Medicare Part D covers drugs that a person can administer themselves. Because individuals cannot administer their infusion, their IV infusion will fall under the coverage of Part B. How much does an IV infusion cost?
Original Medicare comprises parts A and B. Part A covers hospitalization and general Medicare care. A person receiving an IV infusion during their hospital stay must meet a 2025 deductible of $1,676 before coverage begins. In most cases, people do not pay a premium for Part A.
A person receiving infusion therapy under Part B must pay a premium that starts at $185, depending on their income, and meet a deductible of $257. After that, Part B pays for 80% of infusion costs.
A person enrolled in a Part D plan will get the same coverage as under Part A and Part B. However, private insurers manage these plans, which have different premiums, deductibles, and coinsurances.
According to the Centers for Medicare & Medicaid Services (CMS), the average monthly premium for Part C plans is around $17 in 2025. How much does home infusion therapy cost?
How much IV infusion, whether at home or in a medical setting, might cost out of pocket before and after insurance depends on the type someone needs and the duration of the treatment.
One 2023 review estimated the cost per day for home infusion to be $122 and for inpatient infusion to be $798.
This review also examined six studies, finding that home infusion therapy could save significantly more money than inpatient infusion. One study reported savings of over $40,000 per patient, while another projected nearly $3 billion in savings for Medicare over 5 years.

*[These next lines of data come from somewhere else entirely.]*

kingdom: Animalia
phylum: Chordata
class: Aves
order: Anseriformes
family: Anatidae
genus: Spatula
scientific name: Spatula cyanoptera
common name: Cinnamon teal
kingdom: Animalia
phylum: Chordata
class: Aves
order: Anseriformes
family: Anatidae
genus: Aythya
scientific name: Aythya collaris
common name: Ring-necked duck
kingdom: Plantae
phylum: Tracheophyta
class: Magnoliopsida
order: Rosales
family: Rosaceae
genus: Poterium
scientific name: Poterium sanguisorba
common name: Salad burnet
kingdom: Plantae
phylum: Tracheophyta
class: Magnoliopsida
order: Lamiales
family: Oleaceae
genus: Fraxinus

Medicare parts A, B, and C (Medicare Advantage) cover IV infusions if doctors deem them medically necessary.
Part B also includes home IV infusion equipment under the durable medical equipment benefit, including infusion medications, nursing visits, caregiver training, and patient monitoring. A person enrolled in Part C will get equivalent coverage to parts A and B.
A person needs to verify their hospital status — whether the hospital classifies them as an inpatient or outpatient — with their healthcare team. This can influence their out-of-pocket expenses and determine which part of Medicare will cover the services.